Prior to The Henry’s construction, Resident Life opted to only develop off-campus housing resources, such as housing fairs and online information. The university’s website for off-campus housing includes links for a map with popular apartments in the area, an Off-Campus Facebook Page, and UT Student Sublease and Roommate Search. But since the agreement with The Henry, UT added a section outlining The Henry’s amenities under “Preferred Off-Campus Housing for Upperclassmen”.

 Paul Augello, UT’s housing coordinator said the university has agreed to promote The Henry Apartment Complex “as the preferred off-campus housing community for UT students.”

 “While Residence Life does not have a management or operational role at The Henry,” said Augello. “We do recommend it as a great option for upper-class and graduate students when it opens in Fall 2021.”

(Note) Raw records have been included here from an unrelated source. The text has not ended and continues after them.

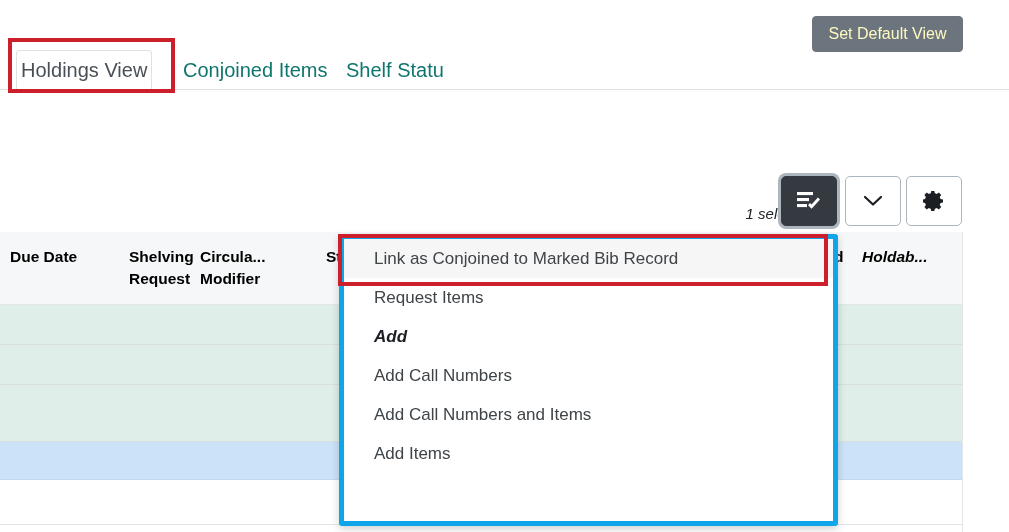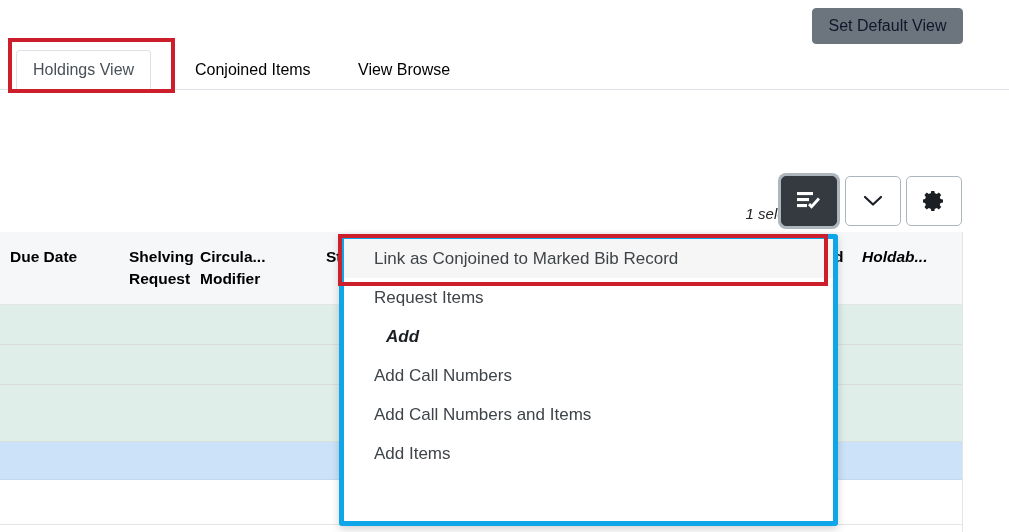--- a/index.html
+++ b/index.html
@@ -26,12 +26,12 @@
   }
   .set-default-view {
     position: absolute;
-    top: 8px;
+    top: 16px;
     left: 812px;
     width: 151px;
     height: 36px;
     background: #6c757d;
-    color: #0f172a;
+    color: #fef9c3;
     border: 1px solid #6c757d;
     border-radius: 4px;
     font-family: "Liberation Sans", sans-serif;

 Natalie Soriano, a rising junior Philosophy and International Business major, plans on transferring to UT in the Fall of 2021. Already, Soriano secured her apartment in The Henry for the upcoming semester.

 “I found out about it on the UT website for off-campus options,” said Soriano. “And I decided to live there because I really liked [the amenities] it had to offer, as well as proximity to the campus.”

 Located just a half mile from campus, The Henry offers one to four-bedroom floor plans. The complex also markets their free shuttle to and from campus, 24/7 grab and go market, luxury study rooms, a resort style pool, all with individual leases. All of the apartments’ rent already include water, wifi, and trash fees. The apartments also are fully furnished for renters. But with their lowest rent starting at $1049 per person for a four-bedroom, two-bath apartment, many students may still feel left out of the price range for this off-campus housing option.

“One of the things that the university was concerned about was that we were not an extremely lower cost option that would draw students away [from on-campus housing],” said Minder. 

 Soriano, a current Los Angeles resident, believes that the amenities and downtown location put The Henry as a “really fair pricing” option for students. And overall, the university was decently helpful in her search.

 “They only listed The Henry on their website for off-campus options,” said Soriano. “Any other places I found through research on my own. Though, the school visit itself did help me to feel more prepared to move to Tampa.”

Since The Henry is independently owned and operated by a student housing real estate company, InTownGroup together with Peak Campus, UT was uninvolved in the complex’s pricing and building decisions. This also means that while UT and The Henry share an agreement to promote leasing under the complex, Resident Life does not enforce policies off campus. Though, Augello warns students that “both on and off-campus violations of the Student Code of Conduct may be reported to the Office of Student Conduct.”